Palmer bowed his head and gingerly massaged his tender temples. “Look, Des, let’s please finish talking about this tomorrow. I’m having a tough day’s night.”

His wife groaned in exasperation and rolled over.

   

Robert Clapley celebrated in his own special style. He returned with his share of the dove kill to the oceanfront condominium his company owned in Palm Beach. There he cooked the birds in a light wine sauce and lovingly served them to Katya and Tish, whom Clapley half-whimsically referred to as Barbie One and Barbie Two. Katya was from Russia; Tish was from the Czech Republic. They were both five ten and weighed approximately 130 pounds. Clapley didn’t know their last names, or their true ages, and didn’t ask. He had met them six months earlier on South Beach, at an all-night party thrown by a bisexual German real estate tycoon. The women told Clapley they were models and had come to Miami for new career opportunities. Steady fashion work was hard to come by in Eastern Europe, and the pay was lousy compared with that in France or the States. Robert Clapley thought Katya and Tish looked a bit flashy for big-time modeling, but they were plenty attractive enough for him. The fellow who’d thrown the party had taken Clapley aside and confided that it was he who had purchased the transatlantic plane tickets for Katya and Tish, and half a dozen other women who were exceptionally eager to come to America. The man had chosen them from an array of more than one hundred who had appeared on an audition videotape mailed to him by a “talent agency” in Moscow.

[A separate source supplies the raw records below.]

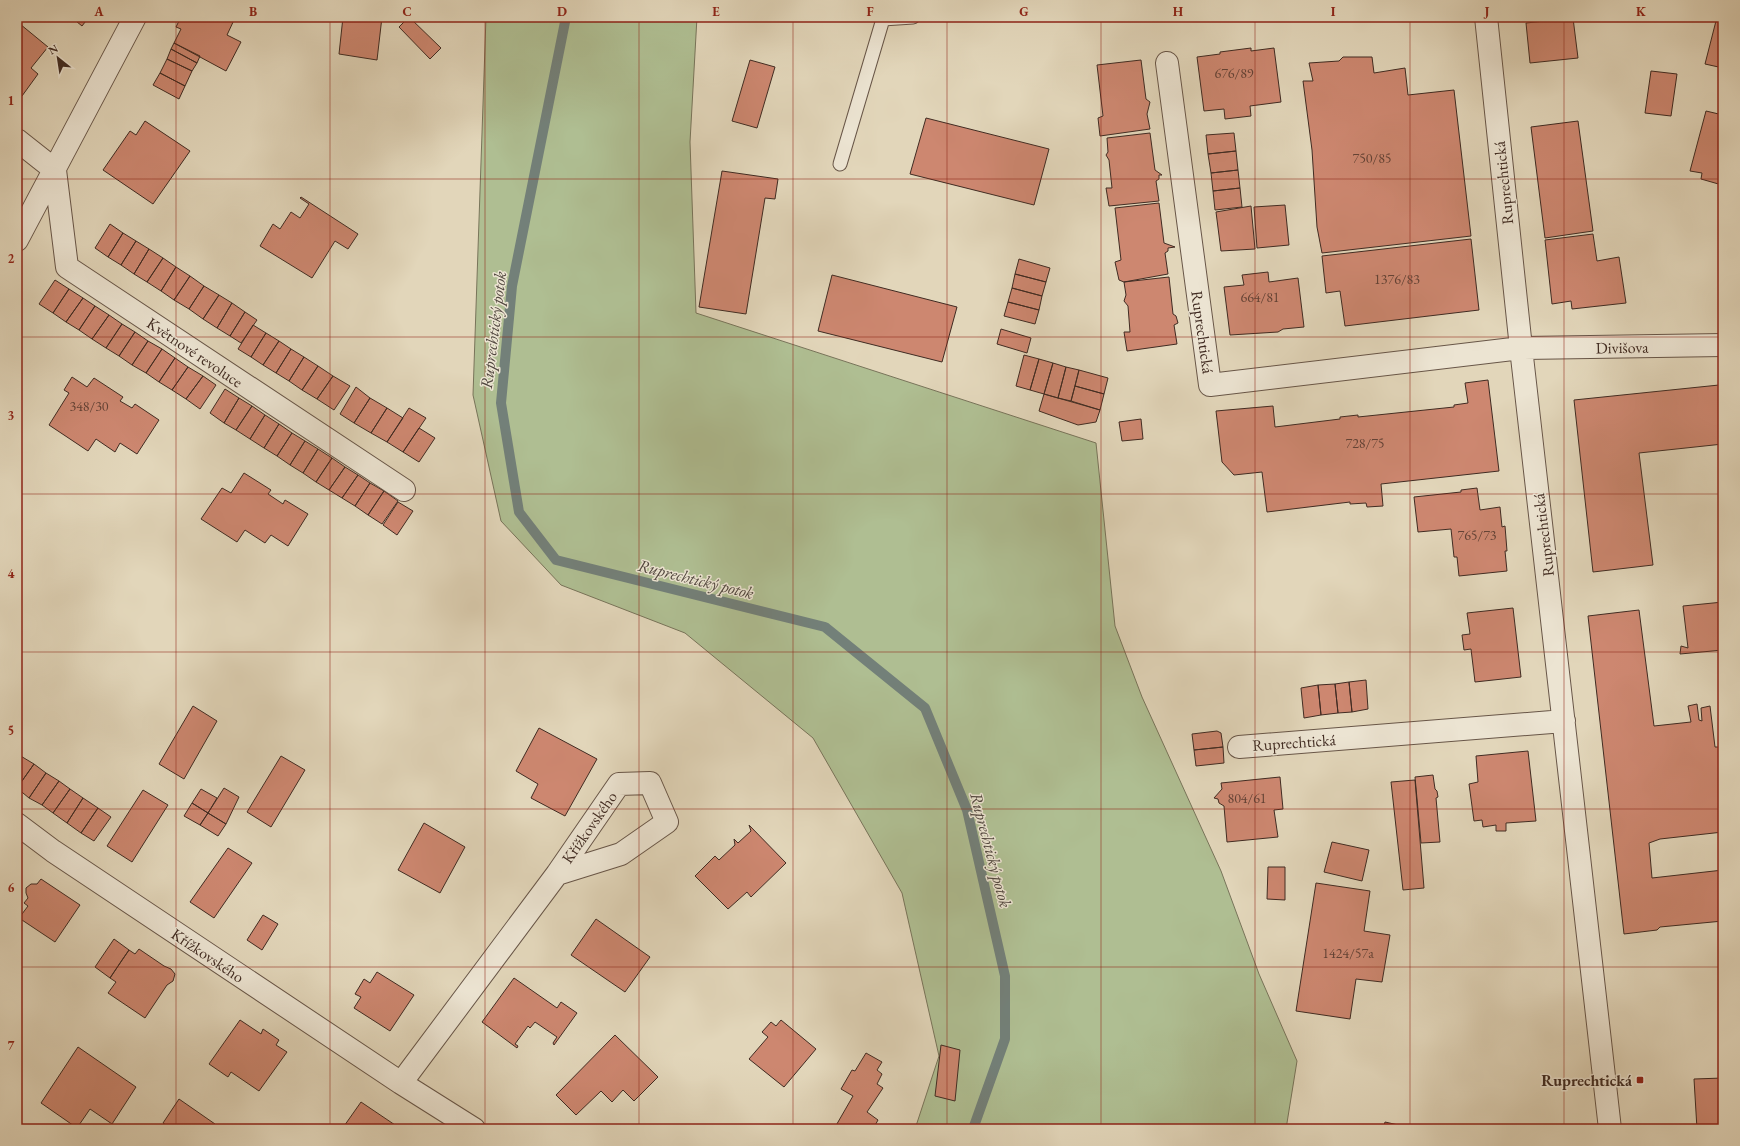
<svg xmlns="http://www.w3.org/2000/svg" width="1740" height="1146" font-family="'EB Garamond',serif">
	<rect width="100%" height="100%" fill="#e2d6ba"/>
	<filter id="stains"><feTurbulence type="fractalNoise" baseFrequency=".005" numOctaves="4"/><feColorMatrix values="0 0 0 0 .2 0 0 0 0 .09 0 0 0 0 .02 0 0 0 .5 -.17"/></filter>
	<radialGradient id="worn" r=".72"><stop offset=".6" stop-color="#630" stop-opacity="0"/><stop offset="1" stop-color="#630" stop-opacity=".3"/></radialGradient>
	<!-- green -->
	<path fill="#afbe92" stroke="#78745a" d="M486,17H697L690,142L696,313L1096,443L1115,626L1142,697L1221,871L1259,974L1297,1061L1286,1129H915L939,1056L902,893L813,738L685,633L561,585L501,521L473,395Z"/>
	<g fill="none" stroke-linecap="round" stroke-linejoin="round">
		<!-- stream -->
		<path stroke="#738079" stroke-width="10" d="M566,17L512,286L501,403L519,512L556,560L825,627L925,708L967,810L1005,976V1039L973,1129"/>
	</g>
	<!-- building -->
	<path fill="#cd8770" stroke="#402b22" d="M71,17H89L82,26Z
		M181,17H228L234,20L227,35L241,42L226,71L174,43L181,29L176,27Z
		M343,17H382L377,60L339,54Z
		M409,17L441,48L430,59L399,27Z
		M1717,17H1723V68L1705,64Z
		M1573,18L1578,58L1530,63L1526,23Z
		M20,24L48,47L31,68L38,74L22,96L17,98V28Z
		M174,43L200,56L197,63L171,49Z
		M1251,48V51L1274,48L1281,102L1250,106L1251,116L1225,119L1224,109L1204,111L1197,57L1220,54V52Z
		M171,49L197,63L192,71L167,59Z
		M1343,57H1372L1374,73L1405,68L1408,95L1454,90L1471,236L1322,253L1317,227L1312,150L1303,81H1313L1309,63L1339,61Z
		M167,59L192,71L185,86L160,73Z
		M750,60L775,67L757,128L732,121Z
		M1141,60L1146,99L1150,102L1147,114L1150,129L1100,136L1098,118L1103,116L1097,65Z
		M1651,71L1677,74L1671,116L1645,113Z
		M160,73L185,86L179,99L153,85Z
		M1706,111L1723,115L1722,185L1701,179L1702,173L1690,171Z
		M926,118L1049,149L1034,205L910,174Z
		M145,121L190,151L153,204L103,170L130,131L136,135Z
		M1578,121L1593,231L1545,238L1531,127Z
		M1150,133L1155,170L1162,175H1159V179L1156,181L1159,201L1109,206L1106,188H1112L1109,160L1106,155L1108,152L1107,138Z
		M1234,133L1236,151L1208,154L1206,135Z
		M1236,151L1238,170L1211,173L1208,154Z
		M1238,170L1240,188L1213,191L1211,173Z
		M722,171L778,179L775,199L765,198L746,314L699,307Z
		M1240,188L1242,207L1215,210L1213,191Z
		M301,197L358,234L348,249L335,241L312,278L260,246L273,224L280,229L291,212L300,218L309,204L300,198Z
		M1159,203L1164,243L1175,247L1168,248V251L1165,253L1168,274L1124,282L1119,280L1115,262L1121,260L1115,208Z
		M1285,205L1289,245L1257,248L1254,207Z
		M1251,206L1255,249L1221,251L1216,212Z
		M110,224L123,233L108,257L95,248Z
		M123,233L136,241L121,265L108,257Z
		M1593,234L1597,261L1619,257L1626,303L1572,309L1571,301L1552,304L1545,240Z
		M1471,239L1479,310L1345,326L1340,291L1326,293L1322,256Z
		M136,241L149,249L134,274L121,265Z
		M149,249L163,258L147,282L134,274Z
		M163,258L176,267L161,291L147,282Z
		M1019,259L1050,268L1046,282L1015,274Z
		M176,267L190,276L174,300L161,291Z
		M1268,272L1269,282L1298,278L1304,327L1283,329L1278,332L1230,335L1224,287L1244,285L1242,275Z
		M1015,274L1046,282L1042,296L1012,288Z
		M832,275L957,307L942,362L818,331Z
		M190,276L204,286L189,309L174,300Z
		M1169,277L1173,314L1176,316L1178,323L1174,325L1177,344L1127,351L1124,332H1130L1128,306L1124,301L1126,295L1124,282Z
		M55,280L69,289L53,313L39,304Z
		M204,286L219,295L203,319L189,309Z
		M1012,288L1042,296L1039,310L1008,302Z
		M69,289L83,298L66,322L53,313Z
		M219,295L232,303L217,328L203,319Z
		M83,298L95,306L79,330L66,322Z
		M1008,302L1039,310L1035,324L1004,316Z
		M232,303L245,312L230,336L217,328Z
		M95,306L109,315L92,339L79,330Z
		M245,312L257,320L241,343L230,336Z
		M109,315L122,324L106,348L92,339Z
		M122,324L135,332L119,356L106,348Z
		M253,325L266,333L251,357L238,349Z
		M1001,329L1031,338L1027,353L997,344Z
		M135,332L148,341L132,365L119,356Z
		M266,333L279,341L263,365L251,357Z
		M148,341L162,349L146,373L132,365Z
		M279,341L291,349L276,373L263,365Z
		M162,349L175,358L159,382L146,373Z
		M291,349L304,357L289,381L276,373Z
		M1024,355L1039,359L1030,390L1016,386Z
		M304,357L318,366L302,390L289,381Z
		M175,358L188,367L172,390L159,382Z
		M1039,359L1053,363L1044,394L1030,390Z
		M1053,363L1066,367L1058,398L1044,394Z
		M318,366L333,376L317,399L302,390Z
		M188,367L203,376L186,399L172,390Z
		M1066,367L1079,370L1071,401L1058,398Z
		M1079,370L1108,378L1104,394L1075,386Z
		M203,376L216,385L200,409L186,399Z
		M333,376L350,386L334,410L317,399Z
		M72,377L87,387L94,378L123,397L120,401L132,408L135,404L159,420L137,454L120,443L115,452L96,439L88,451L49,425L69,393L64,390Z
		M1488,380L1499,471L1381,484L1383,506L1367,507L1366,503L1350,504V502L1267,512L1262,472L1234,475L1222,462L1216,411L1273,406L1275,427L1340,419V417L1358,415V417L1454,407V405L1468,403L1465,383Z
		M1719,385L1723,424V444L1639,453L1653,565L1593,572L1574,400Z
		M1075,386L1104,394L1100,410L1071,401Z
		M356,387L370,398L354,423L340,414Z
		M225,389L239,398L224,423L210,413Z
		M1044,394L1100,410L1096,422L1078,425L1039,411Z
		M239,398L252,406L236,430L224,423Z
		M370,398L387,408L371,433L354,423Z
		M252,406L265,415L250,439L236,430Z
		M387,408L403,418L387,442L371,433Z
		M409,408L426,418L403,452L387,442Z
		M265,415L279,424L264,448L250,439Z
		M1141,419L1143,439L1122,441L1119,422Z
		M279,424L292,433L277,456L264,448Z
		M419,428L435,438L419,462L403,452Z
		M292,433L305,441L290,465L277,456Z
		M305,441L318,449L303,473L290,465Z
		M318,449L332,458L316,482L303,473Z
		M332,458L345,467L329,490L316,482Z
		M345,467L358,475L342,498L329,490Z
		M244,473L271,490L268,494L283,504L285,500L308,514L288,546L271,535L265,543L245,530L237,542L201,519L222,488L231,493Z
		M358,475L370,483L355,506L342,498Z
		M370,483L384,491L368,515L355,506Z
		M1477,488L1480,510L1500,507L1502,527L1505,526L1507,551H1505L1507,571L1459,576L1457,557H1454L1451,529L1418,532L1414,497L1461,492V490Z
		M384,491L398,501L382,524L368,515Z
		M398,502L413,511L397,535L383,525Z
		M1723,602V650L1680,654L1681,646L1688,648L1683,606Z
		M1513,608L1521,677L1475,682L1471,649L1464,650L1462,635L1470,634L1467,613Z
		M1639,610L1654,726L1691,722L1688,706L1697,704L1699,720L1702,721L1701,708L1710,706L1715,747H1723V832L1660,839L1649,843L1652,878L1723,870V921L1660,927L1657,930L1624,934L1588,616Z
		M1366,680L1368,709L1352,712L1349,682Z
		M1349,682L1352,712L1338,713L1335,684Z
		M1335,684L1338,713L1321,715L1318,685Z
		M1318,685L1321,715L1304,718L1301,688Z
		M193,706L217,721L184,779L159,764Z
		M539,728L597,759L565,816L531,798L538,784L516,771Z
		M1217,731L1221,733L1223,747L1194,750L1192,734Z
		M1223,747L1224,763L1196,766L1194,750Z
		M1528,751L1536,821L1506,823V831H1496V825L1483,827L1482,820L1474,821L1469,784L1478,782L1476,756Z
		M19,755L34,764L17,788V757Z
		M281,756L305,770L271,827L247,812Z
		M34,764L46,773L29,798L17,788Z
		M46,773L59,781L42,805L29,798Z
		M1433,775L1435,789L1437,791L1438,797L1436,798L1440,842L1421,843L1415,777Z
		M1280,777L1283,809L1274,810L1278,837L1227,842L1224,806L1219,803L1218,799L1214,798L1222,789L1221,783Z
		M1415,780L1424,888L1403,890L1391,782Z
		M59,781L70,789L53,813L42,805Z
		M224,788L239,797L226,824L208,813Z
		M70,789L83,798L67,823L53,813Z
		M201,789L217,798L208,813L192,803Z
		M143,790L168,805L132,862L107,846Z
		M83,798L98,808L81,833L67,823Z
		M192,803L208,813L200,825L184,816Z
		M98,808L111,817L94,841L81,833Z
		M208,813L226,824L218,836L200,825Z
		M424,823L465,847L440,893L398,870Z
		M749,825L786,863L751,897L747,892L728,909L695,876L715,856L719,860L735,845L734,839L738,843L751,831Z
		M1332,842L1369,850L1362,881L1324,872Z
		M228,848L252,863L214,918L190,902Z
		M1268,867H1285V900L1267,899Z
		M41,879L80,905L55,942L19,918L28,906L24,903L28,898L26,893V888L31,884H37Z
		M1316,883L1370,891L1364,931L1390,935L1382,982L1356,979L1350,1019L1296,1011Z
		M263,915L278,924L262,950L247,940Z
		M596,919L650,957L625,992L571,955Z
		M114,939L129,950L110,978L95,967Z
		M139,949L164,966L171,969L175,974L173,981L167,985L145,1018L108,993L116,982L110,978L122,960L129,950L135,954Z
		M377,972L414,995L390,1031L354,1008L361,997L355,994L364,979L370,983Z
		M514,978L557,1008L561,1002L577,1013L554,1045L553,1043L557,1037L535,1022L530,1028L528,1026L515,1044L518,1046L517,1048L482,1022Z
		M240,1020L261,1034L263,1029L279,1040L276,1045L287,1052L259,1091L231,1072L228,1077L209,1064Z
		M781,1020L816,1049L784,1087L749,1059L768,1037L762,1032L771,1022L776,1026Z
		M615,1035L658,1077L634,1101L623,1090L612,1102L601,1091L576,1115L556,1095Z
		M941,1045L960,1050L955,1101L935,1096Z
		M78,1047L136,1087L112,1124L90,1109L77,1128L41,1103Z
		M866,1053L882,1062L877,1070L882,1074L877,1084L883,1088L867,1112L878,1120L873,1129H834L853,1096L841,1089L852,1070L855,1071Z
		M1723,1078V1129H1697L1694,1079Z
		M179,1099L215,1124L211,1129H172L163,1123Z
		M361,1102L401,1129H342Z
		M1385,1122L1416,1129H1383Z"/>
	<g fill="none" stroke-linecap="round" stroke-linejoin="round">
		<defs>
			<path id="service" d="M840,164L883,19L913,17"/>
			<path id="minor" d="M1486,17L1521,348L1610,1129
				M1167,63L1210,385L1521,348L1723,345
				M17,140L55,170L67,267L404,490
				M17,240L135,17
				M1239,747L1564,721
				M17,824L53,851L401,1083L474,1129
				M401,1083L557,874L619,784L650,783L667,822L621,854L557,874"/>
		</defs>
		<!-- service casing -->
		<use href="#service" stroke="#685648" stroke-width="15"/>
		<!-- minor casing -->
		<use href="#minor" stroke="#685648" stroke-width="24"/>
		<!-- service -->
		<use href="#service" stroke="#ece4d2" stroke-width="13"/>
		<!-- minor -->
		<use href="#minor" stroke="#ece4d2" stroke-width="22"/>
	</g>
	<!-- grid -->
	<path fill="none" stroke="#8f2418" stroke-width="1" stroke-opacity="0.55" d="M176,17V1129M330,17V1129M485,17V1129M639,17V1129M793,17V1129M947,17V1129M1101,17V1129M1255,17V1129M1410,17V1129M1564,17V1129M17,179H1723M17,337H1723M17,494H1723M17,652H1723M17,809H1723M17,967H1723"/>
	<!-- markers -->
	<rect fill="#8f2418" stroke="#ece4d2" stroke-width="1.5" x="1636" y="1076" width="8" height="8" rx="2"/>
	<g text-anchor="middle" stroke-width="3" stroke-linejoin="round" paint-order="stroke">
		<!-- number labels -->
		<g font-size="14" fill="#634236">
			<text x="1234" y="78">676/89</text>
			<text x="1372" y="163">750/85</text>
			<text x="1397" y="284">1376/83</text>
			<text x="1260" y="302">664/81</text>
			<text x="89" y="411">348/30</text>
			<text x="1365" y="448">728/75</text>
			<text x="1477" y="540">765/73</text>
			<text x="1247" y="803">804/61</text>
			<text x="1348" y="958">1424/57a</text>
		</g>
		<!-- street labels -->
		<g font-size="16" fill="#402b22" stroke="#ece4d2">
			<text transform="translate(1503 183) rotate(-96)" y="6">Ruprechtická</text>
			<text transform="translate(1203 332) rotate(82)" y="6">Ruprechtická</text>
			<text transform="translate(1622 347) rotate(-1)" y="6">Divišova</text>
			<text transform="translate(195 352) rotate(34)" y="6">Květnové revoluce</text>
			<text transform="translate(1543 535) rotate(-97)" y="6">Ruprechtická</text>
			<text transform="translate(1294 742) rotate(-4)" y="6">Ruprechtická</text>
			<text transform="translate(589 827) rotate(-55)" y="6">Křížkovského</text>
			<text transform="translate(208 955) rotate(34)" y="6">Křížkovského</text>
		</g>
		<!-- poi labels -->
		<g font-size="16" font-weight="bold" fill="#402b22" stroke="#ece4d2" text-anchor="end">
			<text x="1632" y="1086">Ruprechtická</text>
		</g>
		<!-- water labels -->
		<g font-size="17" font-style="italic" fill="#51473f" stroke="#ece4d2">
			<text transform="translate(493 330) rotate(-83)" y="6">Ruprechtický potok</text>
			<text transform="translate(696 579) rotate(14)" y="6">Ruprechtický potok</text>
			<text transform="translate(991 850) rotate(75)" y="6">Ruprechtický potok</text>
		</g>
	</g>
	<!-- margin -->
	<rect width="1740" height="1146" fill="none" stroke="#e2d6ba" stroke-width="44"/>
	<!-- north arrow -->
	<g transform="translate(58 58) rotate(330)" stroke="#ece4d2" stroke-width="3" paint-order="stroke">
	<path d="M0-3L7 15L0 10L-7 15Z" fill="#402b22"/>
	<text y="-6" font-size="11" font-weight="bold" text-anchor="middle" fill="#402b22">N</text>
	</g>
	<rect x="22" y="22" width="1696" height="1102" fill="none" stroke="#8f2418" stroke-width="1.5"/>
	<g font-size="13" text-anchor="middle" font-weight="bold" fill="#8f2418">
		<text x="99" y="16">A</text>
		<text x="253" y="16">B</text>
		<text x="407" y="16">C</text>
		<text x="562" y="16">D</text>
		<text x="716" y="16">E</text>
		<text x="870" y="16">F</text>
		<text x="1024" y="16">G</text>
		<text x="1178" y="16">H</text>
		<text x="1333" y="16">I</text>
		<text x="1487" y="16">J</text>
		<text x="1641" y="16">K</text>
		<text x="11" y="105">1</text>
		<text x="11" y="263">2</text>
		<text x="11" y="420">3</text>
		<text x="11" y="578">4</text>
		<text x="11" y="735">5</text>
		<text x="11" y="892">6</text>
		<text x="11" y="1050">7</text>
	</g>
	<rect width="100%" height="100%" filter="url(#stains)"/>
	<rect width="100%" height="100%" fill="url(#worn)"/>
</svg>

“But don’t get the wrong idea, Bob. These girls are
not
common prostitutes,” the man had assured Clapley.

No, Katya and Tish were not common. Within a week Clapley had installed them in one of his part-time residences, the sixteenth-floor Palm Beach condo, which featured a seven-jet Jacuzzi, a Bose sound system, and a million-dollar view of the Atlantic Ocean from every room. Katya and Tish were in heaven, and demonstrated their gratitude to Clapley with ferocious ardor. Occasionally they would go out to actual modeling tryouts, but for the most part they filled their days with swimming, sunning, shopping and watching American soap operas. When eventually it came time for their visas to expire, Katya and Tish were crestfallen. They appealed to their generous new boyfriend, Bob, who suggested he might be able to fix their immigration problems in exchange for a favor; not a small favor, though.